_Requirements_
Rewrite the Danube Delta passage beginning at the words "On the upside, over" and stopping after "in related subjects.", putting "delta region" in place of "Delta" each time it occurs.

_Extract provided_
%%
We also saw evidence of vibrant populations of cornerstone species like frogs, signalling both the health of local ecosystems and an abundant food supply for a wide range of predators, both above and below the water.
Still, as a direct result of growing pollution and eutrophication (artificial enrichment) across the Danube ecosystem, coupled with decades of weak fishing regulations and weaker enforcement, we discovered that fish populations have been markedly reduced. And when the fish go, so do many of the birds.
On the upside, over 15,000 hectares of wetlands have now been restored, a useful beginning. But before I switch to the subject of ecosystem restoration—and regeneration—I will drop in a few of the images I took around the Delta to give some sense of what it is like to meander through this magical space in the company of someone who knows it like the back of his hand, maybe even better.
Our guide, Eugen, is now 78 and retired. Formerly a teacher, he moved to the Delta in the 1990s and worked for many years with groups of young people—encouraging their interest in wildlife and ecology. Strikingly, he says, a number of them went on to gain doctorates in related subjects.
%%
_Data block_
%%
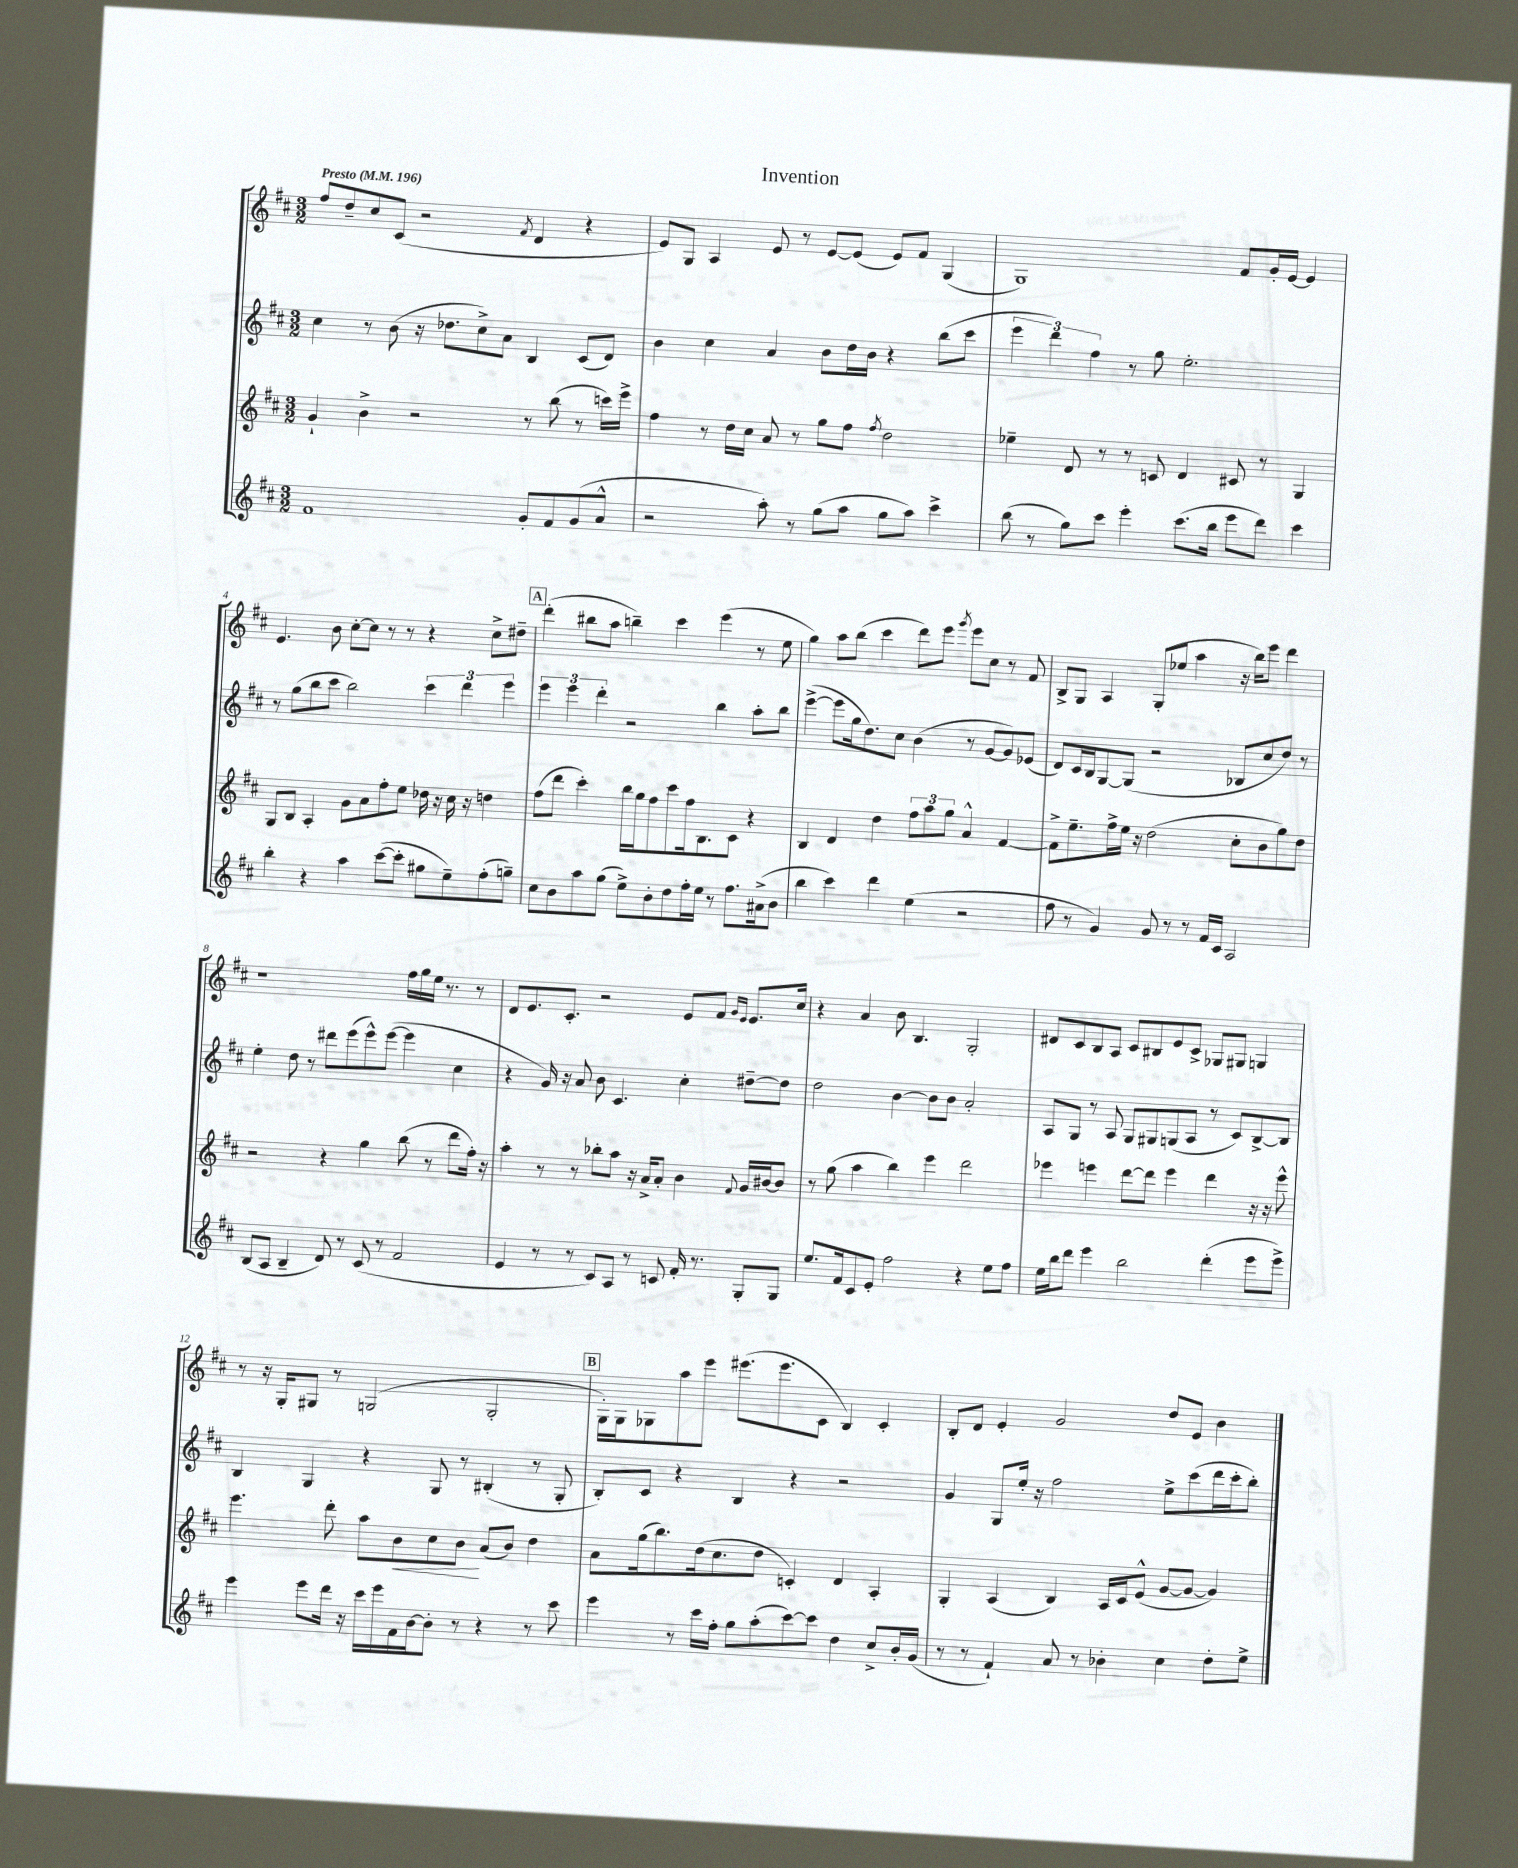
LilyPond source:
%%
_Answer to this exercise_
On the upside, over 15,000 hectares of wetlands have now been restored, a useful beginning. But before I switch to the subject of ecosystem restoration—and regeneration—I will drop in a few of the images I took around the delta region to give some sense of what it is like to meander through this magical space in the company of someone who knows it like the back of his hand, maybe even better.
Our guide, Eugen, is now 78 and retired. Formerly a teacher, he moved to the delta region in the 1990s and worked for many years with groups of young people—encouraging their interest in wildlife and ecology. Strikingly, he says, a number of them went on to gain doctorates in related subjects.